# TASK ITEM
Output every line below exactly, please, omitting pictures.

# DATA BLOCK
****
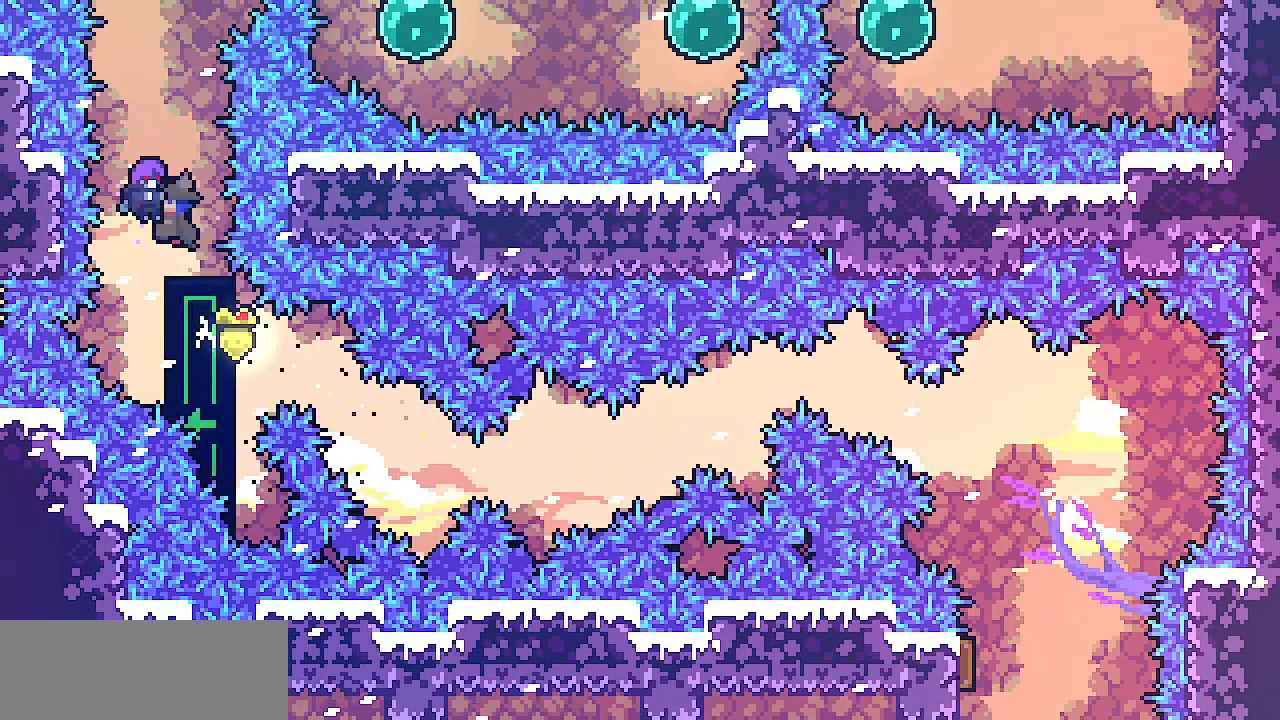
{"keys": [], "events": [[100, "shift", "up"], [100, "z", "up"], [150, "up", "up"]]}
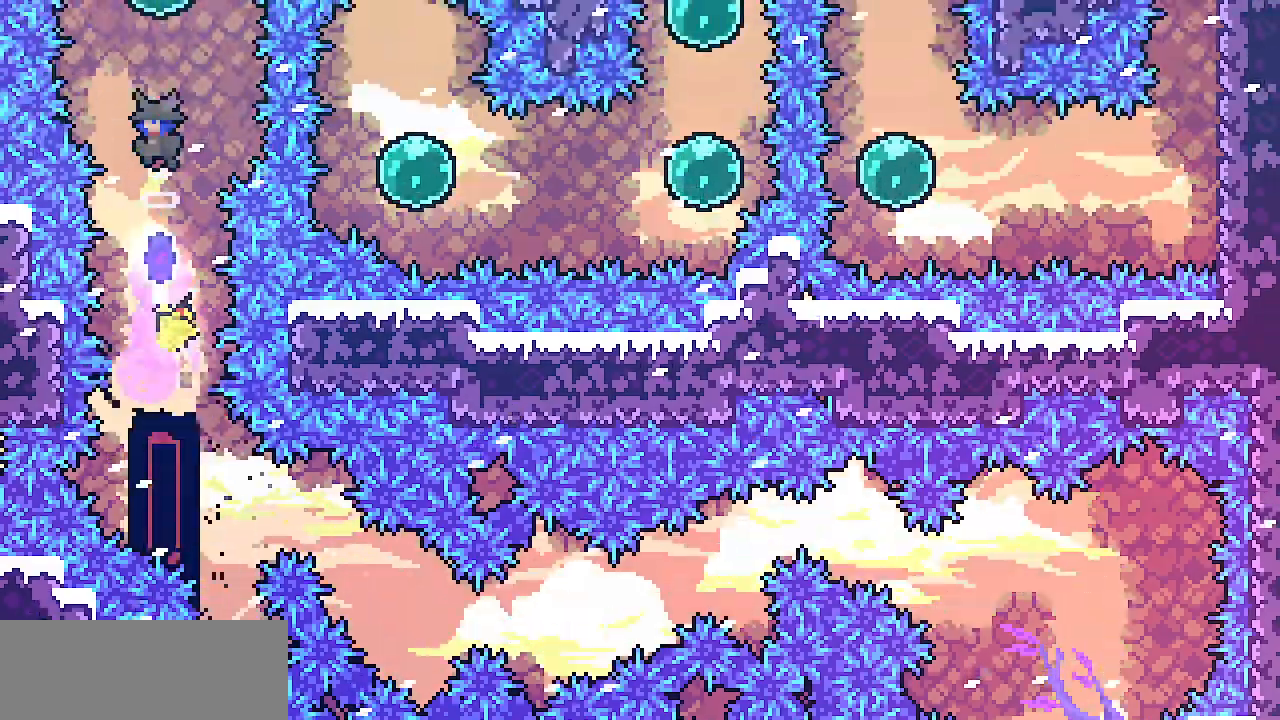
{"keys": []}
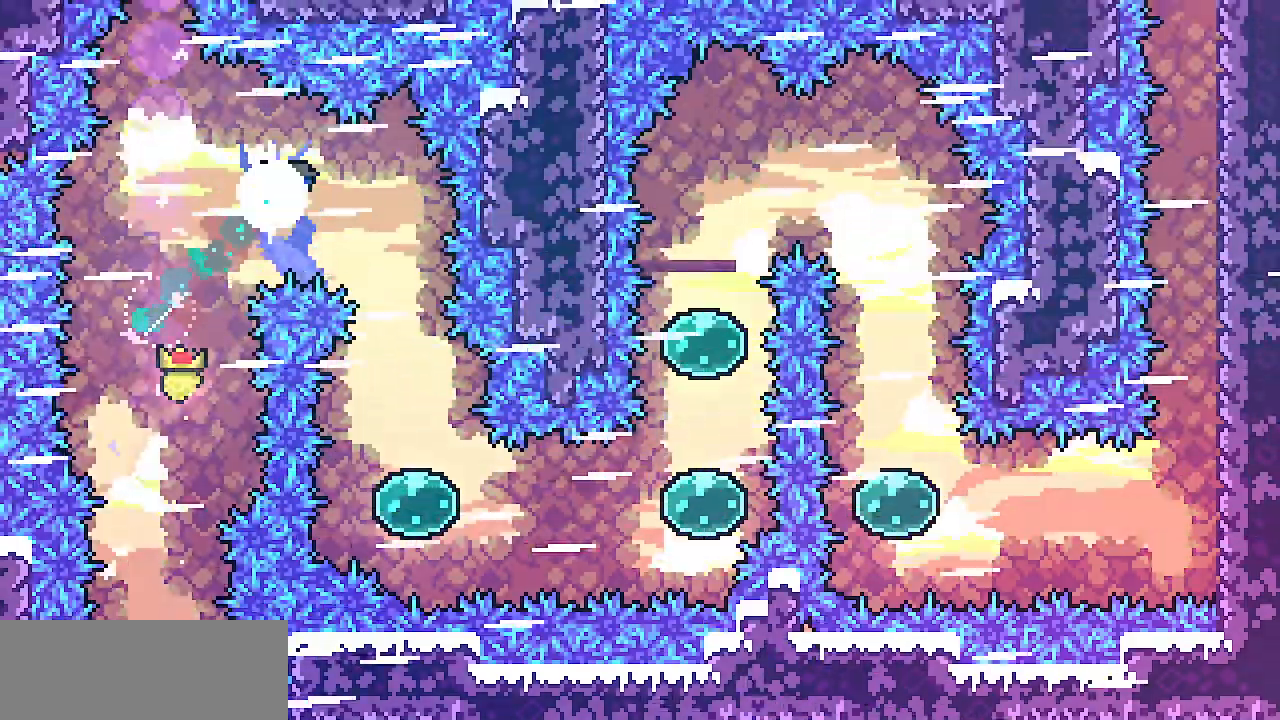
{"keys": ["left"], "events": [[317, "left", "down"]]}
****
# TASK OUTPUT
{"keys": [], "events": [[100, "shift", "up"], [100, "z", "up"], [150, "up", "up"]]}
{"keys": []}
{"keys": ["left"], "events": [[317, "left", "down"]]}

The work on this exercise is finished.